## Provided text
———

People asked if it was hard to adjust back to the real world. My only real difficulty was this: I would wake up spooked that I had lost my weapon. I would start groping for it in a panic and then realize it didn’t matter. Other than that, it was easy.
New York was everything I wanted, although for the first few days of the trip the rain and wind was incessant. Patrick was a gracious host, but he had a full-time job that required his attention if he was going to keep living at Houston and Avenue B. I discovered how to use the subway, bought a coat and set out to wander around lower Manhattan.
Jet lag woke me early on the first days, but there was always coffee, beer or wine at my disposal. Patrick and I would meet for lunch near his office at 59th and 5th, but the mornings and evenings were mine. My first trip was to Battery Park, where I walked the full circumference of the site of the World Trade Center. The new construction was barely above street level, but from the walkways and viewing areas you began to see the scope of it all—the singular enormity of the structures and the wounds they left behind.
I didn’t receive word about the September 11 attacks until the second plane had struck—I was in a locked room taking an 11th grade trigonometry test. I wasn’t even seventeen yet. Walking from one end of my high school to another, unaware of what was transpiring, I heard the excited and panicked voices of kids’ interpretations. It’s World War III. We’re all going to die. A tower collapsed on a TV glimpsed through a doorway. I had no idea what was happening. In the next few weeks the narrative developed. They started airing documentaries about the Taliban, the lunar hell of drought-stricken Kandahar, women in burqas, men in turbans, endless convoys of Toyota Hiluxes. I remembered the early ’90s National Geographic articles I had pored over as a kid. I wondered if I would ever go there.
Now it was 2009, and I stood at the sprawling site, completely anonymous in the crowd of financiers, tourists and construction workers. I looked like any other hipster without a day job, another Midwesterner crowding the L train. The bright red cranes slowly heaved. Construction went on, as did the war, still sending Afghans and Americans under the dirt, Afghans of all ages, Americans young enough to have been in fourth grade when this block evaporated. This was where it all started, the spark that powered the ignition in a million diesel generators across hinterlands and wastes, in firebases, outposts and transit hubs. A feeling welled up in me but the only words I could use to express it would have been more appropriate for a flat tire: “God damn it.”
I didn’t feel any resentment towards the civilians of the US. If anything, I was happy that America hummed along briskly. It was a perfect foil to life in the war zone. I didn’t want to trumpet the facts of my occupation, and a place like New York is perfect for someone seeking to be left alone. All I really wanted was to pretend the fantasy would never end, and that I’d always have time and money for Go Go Curry or Minca or Heather’s Bar. To walk in the rain or the sunlight, to go to MOMA, to wear headphones and walk the streets around NYU in perfect autumn weather, listening to Ride or the Mae Shi, staring out from the Staten Island Ferry terminal to glimpse the Statue of Liberty in orange evening light, the statue reaching away and out to sea. To go see Hercules and Love Affair with my best friend and stay out drinking all night long. The electricity of pure joy struck me during my aimless walks—I could barely keep from pumping my fists like a madman.

———

## Information given
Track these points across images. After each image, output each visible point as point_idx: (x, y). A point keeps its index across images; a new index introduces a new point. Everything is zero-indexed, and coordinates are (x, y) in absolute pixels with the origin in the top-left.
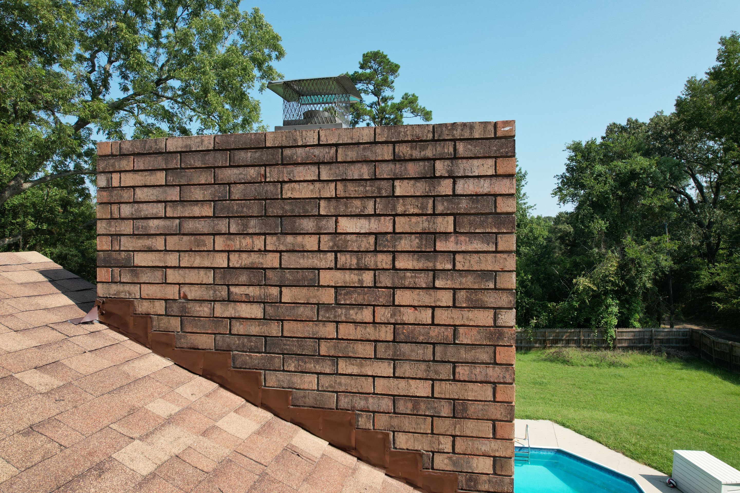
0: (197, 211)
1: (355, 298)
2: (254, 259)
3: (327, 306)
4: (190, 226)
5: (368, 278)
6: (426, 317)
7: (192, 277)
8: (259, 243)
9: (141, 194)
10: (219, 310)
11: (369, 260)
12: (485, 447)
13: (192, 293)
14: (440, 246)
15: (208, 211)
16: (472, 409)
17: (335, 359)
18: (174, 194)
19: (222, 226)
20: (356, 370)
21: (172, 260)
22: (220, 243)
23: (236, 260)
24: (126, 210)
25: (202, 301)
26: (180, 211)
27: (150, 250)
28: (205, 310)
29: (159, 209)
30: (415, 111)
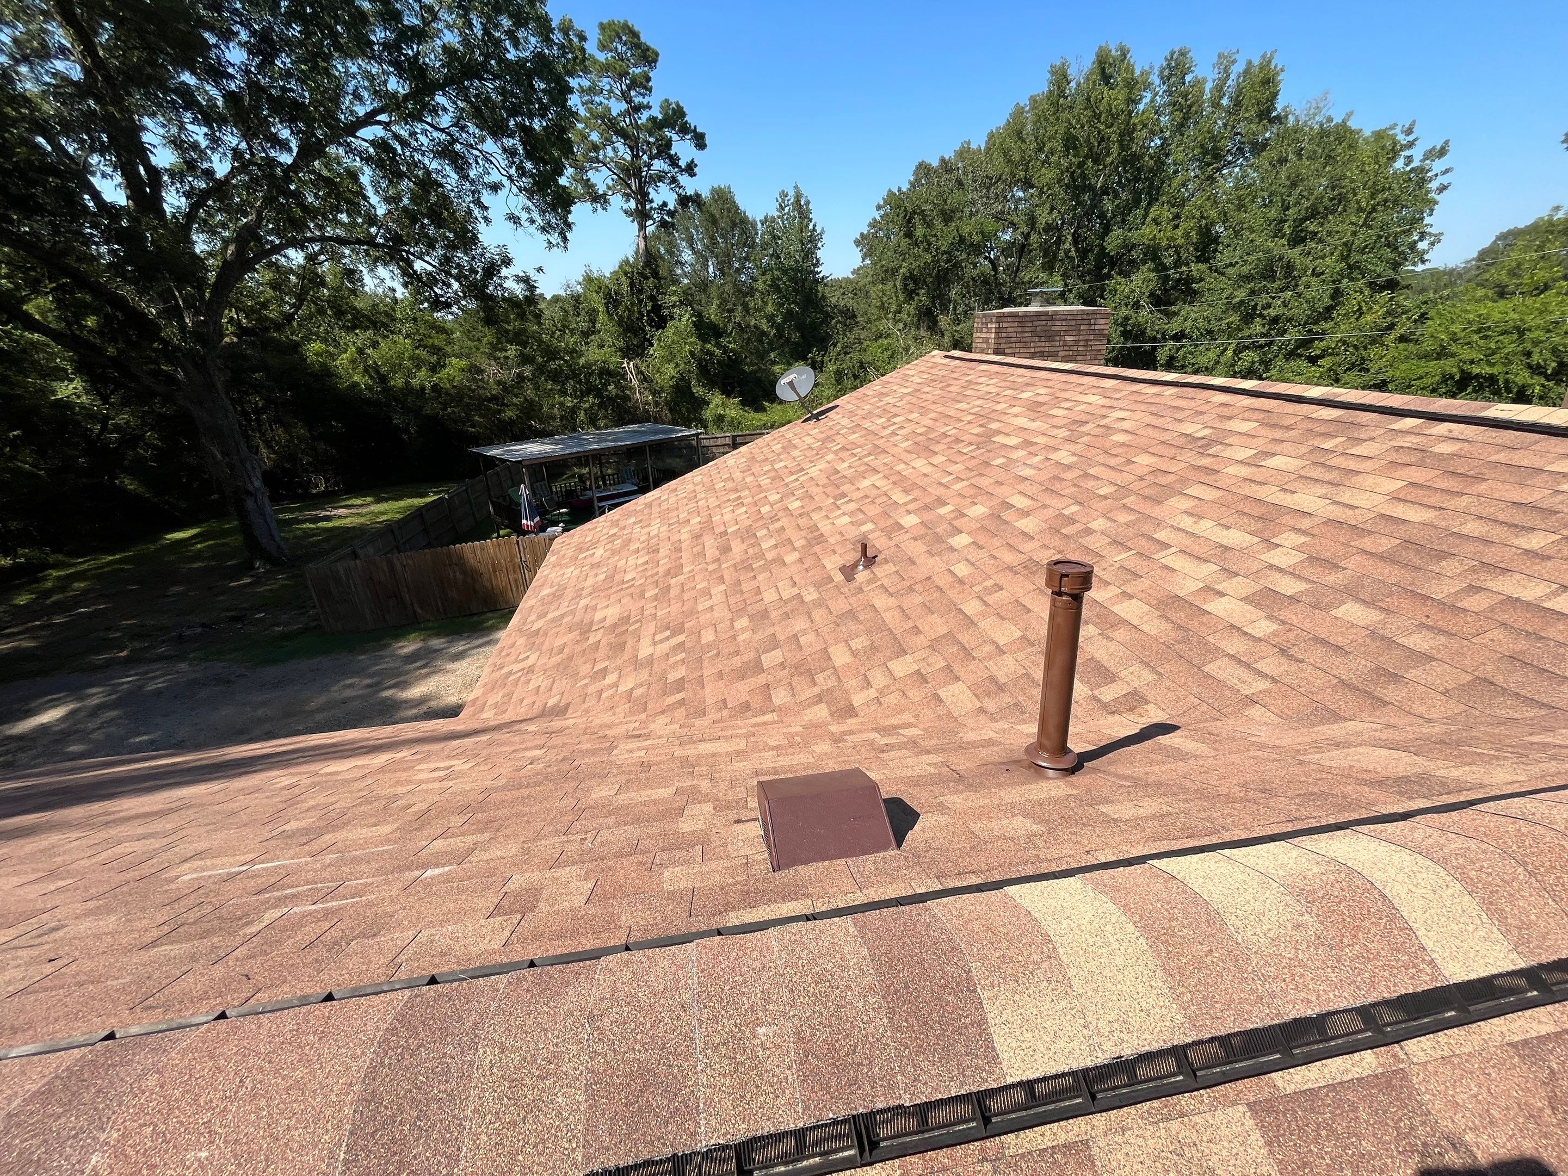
4: (1024, 340)
11: (1072, 348)
26: (1021, 335)
30: (685, 130)
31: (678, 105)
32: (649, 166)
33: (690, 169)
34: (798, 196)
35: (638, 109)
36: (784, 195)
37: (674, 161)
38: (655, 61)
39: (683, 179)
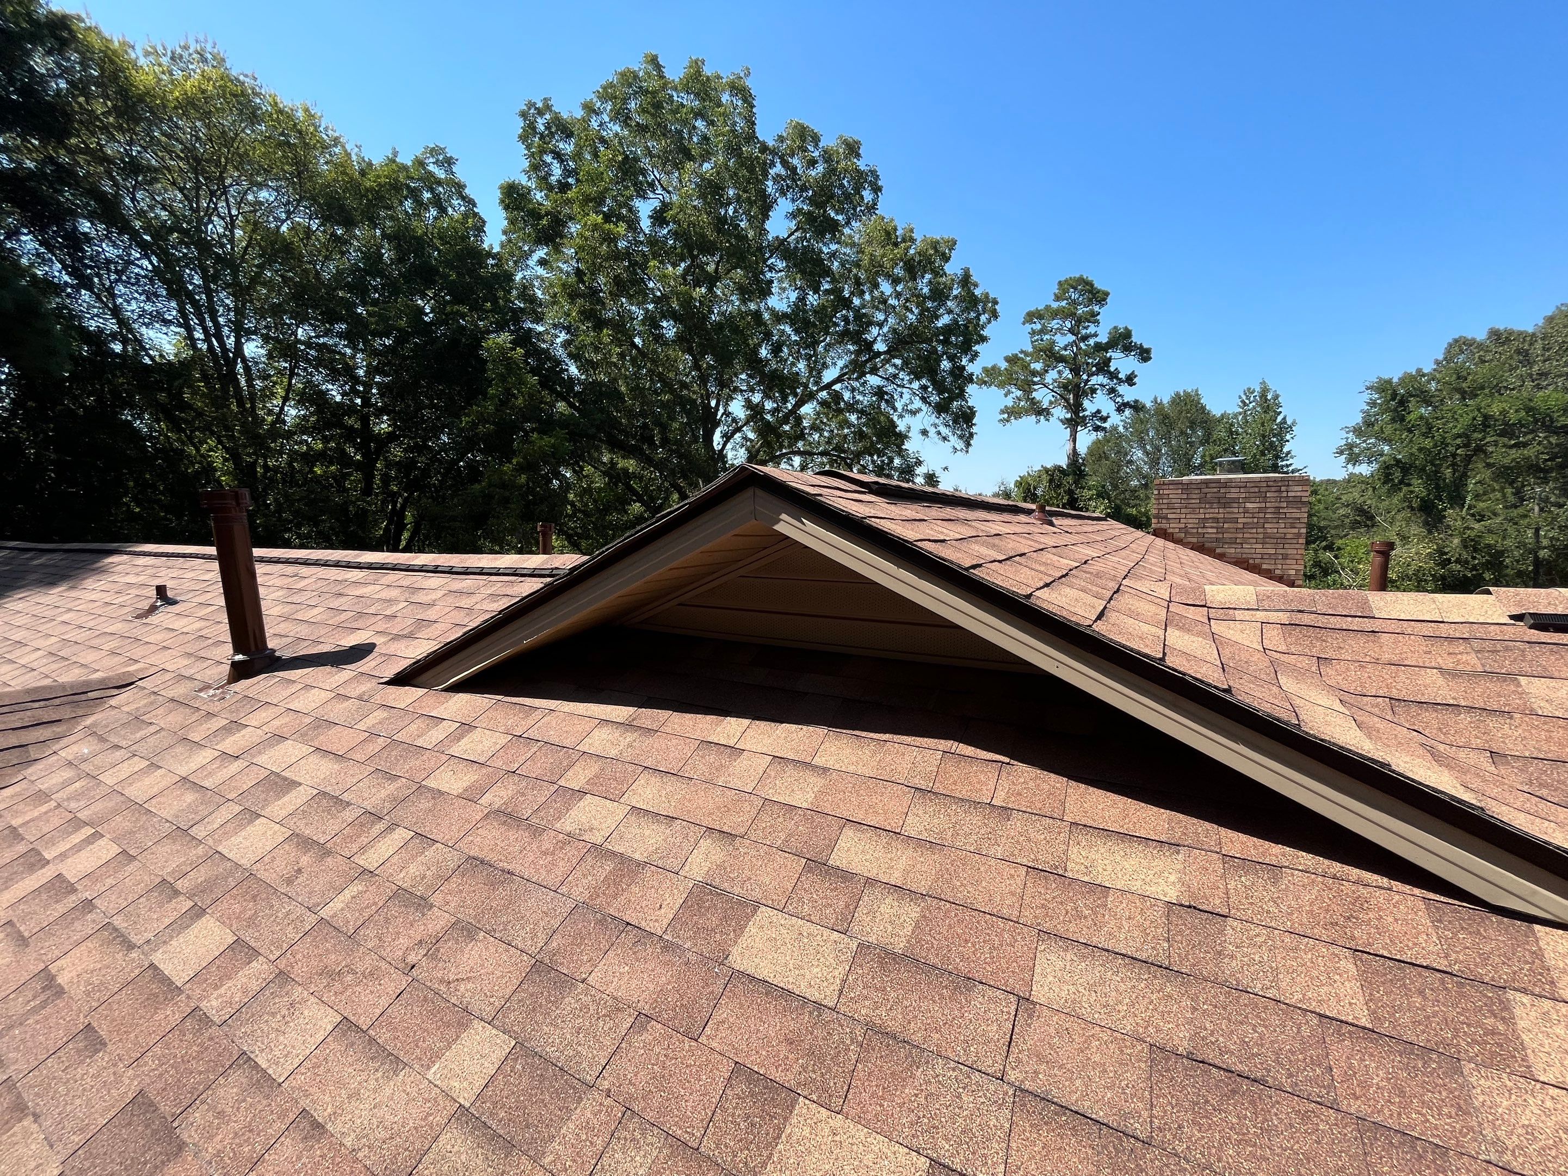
0: (1193, 501)
8: (1216, 511)
9: (1171, 496)
13: (1190, 526)
15: (1197, 501)
21: (1183, 516)
22: (1202, 511)
23: (1207, 516)
24: (1165, 501)
25: (1193, 528)
26: (1187, 501)
27: (1174, 513)
28: (1195, 531)
29: (1178, 501)
30: (1128, 349)
31: (1126, 328)
32: (1088, 381)
33: (1130, 380)
34: (1264, 392)
35: (1085, 338)
36: (1250, 391)
37: (1113, 375)
38: (1104, 300)
39: (1123, 389)
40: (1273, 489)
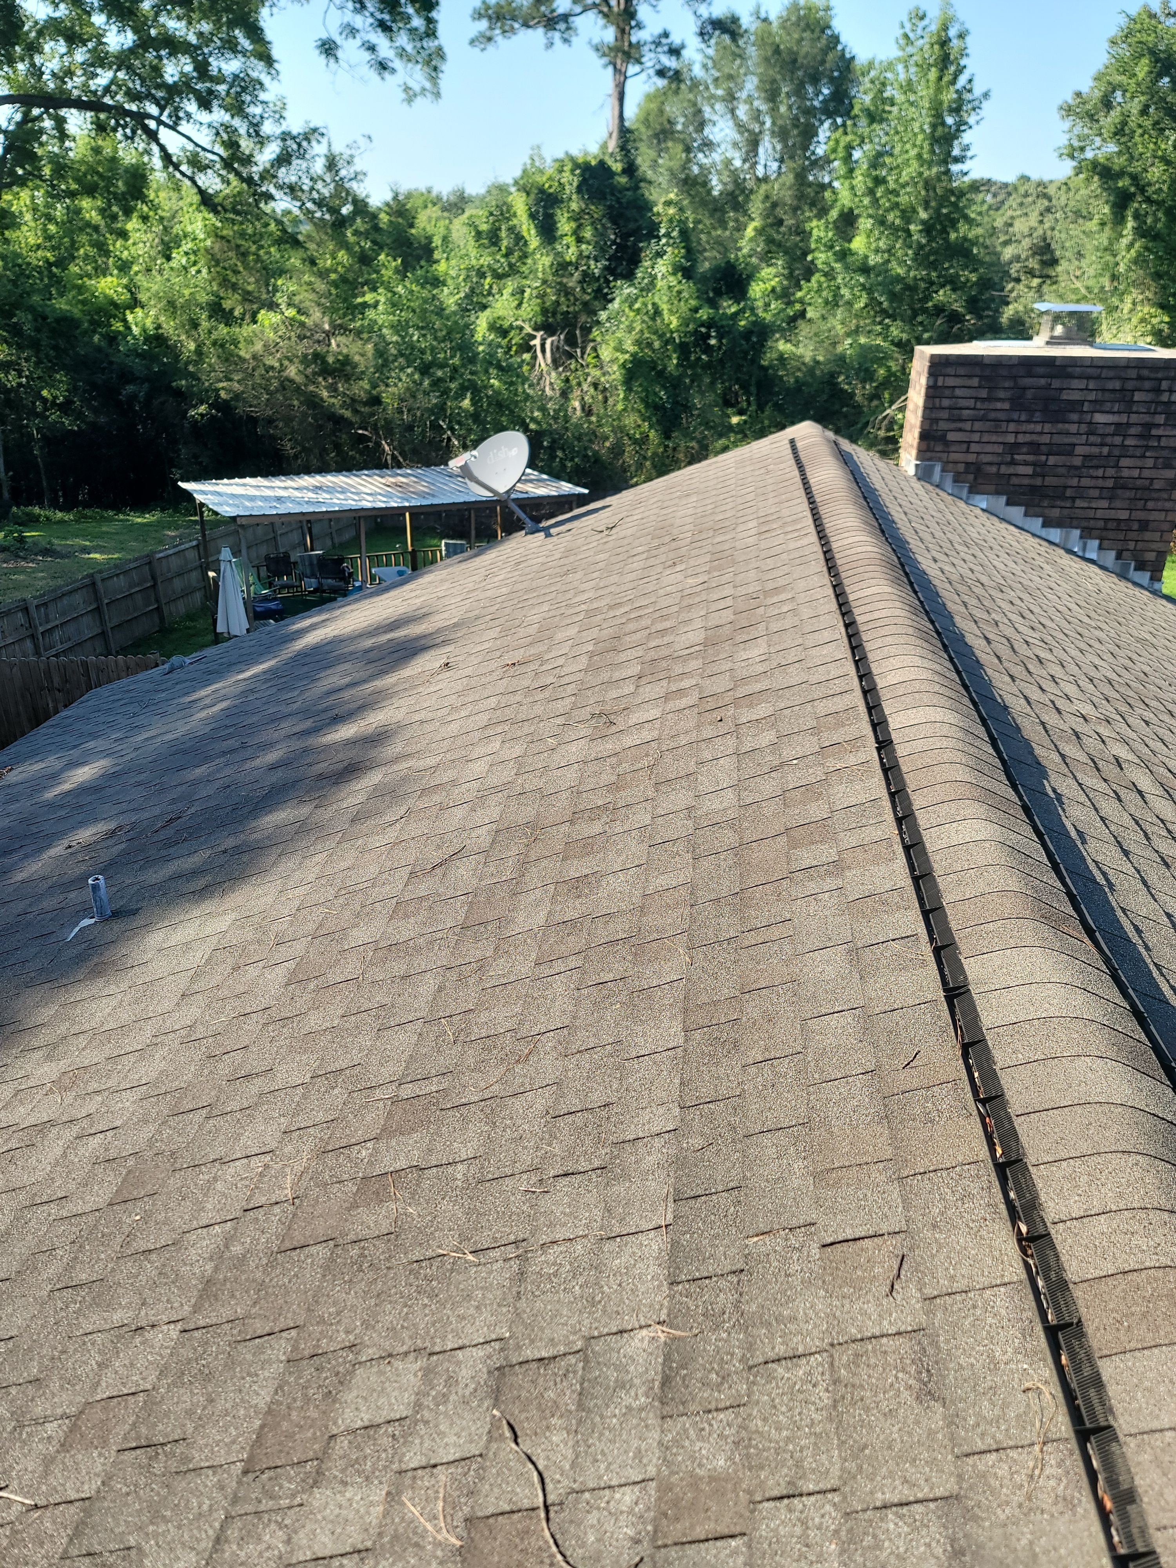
0: (999, 405)
1: (1095, 462)
2: (1035, 438)
3: (1077, 468)
4: (993, 415)
5: (1105, 450)
6: (1136, 474)
7: (989, 448)
8: (1038, 428)
9: (958, 392)
10: (1004, 470)
11: (1109, 440)
12: (1154, 546)
13: (985, 459)
14: (1154, 432)
15: (1006, 406)
16: (1152, 526)
17: (1073, 499)
18: (984, 394)
19: (1015, 416)
20: (1085, 505)
21: (976, 437)
22: (1012, 427)
23: (1021, 439)
24: (946, 403)
25: (991, 464)
26: (986, 405)
27: (960, 430)
28: (994, 469)
29: (971, 403)
34: (946, 20)
36: (919, 15)
40: (1147, 385)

———

## Task set
**1)** In the piece about coming home to New York, rewrite the part from "People asked if" to "it was easy." and replace "weapon" with "rifle".
**2)** Summarize the piece about coming home to New York in two sentences.
**3)** In the piece about coming home to New York, where did Patrick and the narrator meet for lunch?

## Results for the exercise
**1)**
People asked if it was hard to adjust back to the real world. My only real difficulty was this: I would wake up spooked that I had lost my rifle. I would start groping for it in a panic and then realize it didn’t matter. Other than that, it was easy.

**2)** After returning from the war zone, the narrator found adjusting easy except for waking in a panic over a lost weapon, and spent days wandering lower Manhattan while staying with Patrick. Standing at the World Trade Center site in 2009 brought back memories of learning of the September 11 attacks during a high school trigonometry test, yet the narrator felt no resentment toward American civilians and took pure joy in the city.

**3)** Near Patrick's office at 59th and 5th.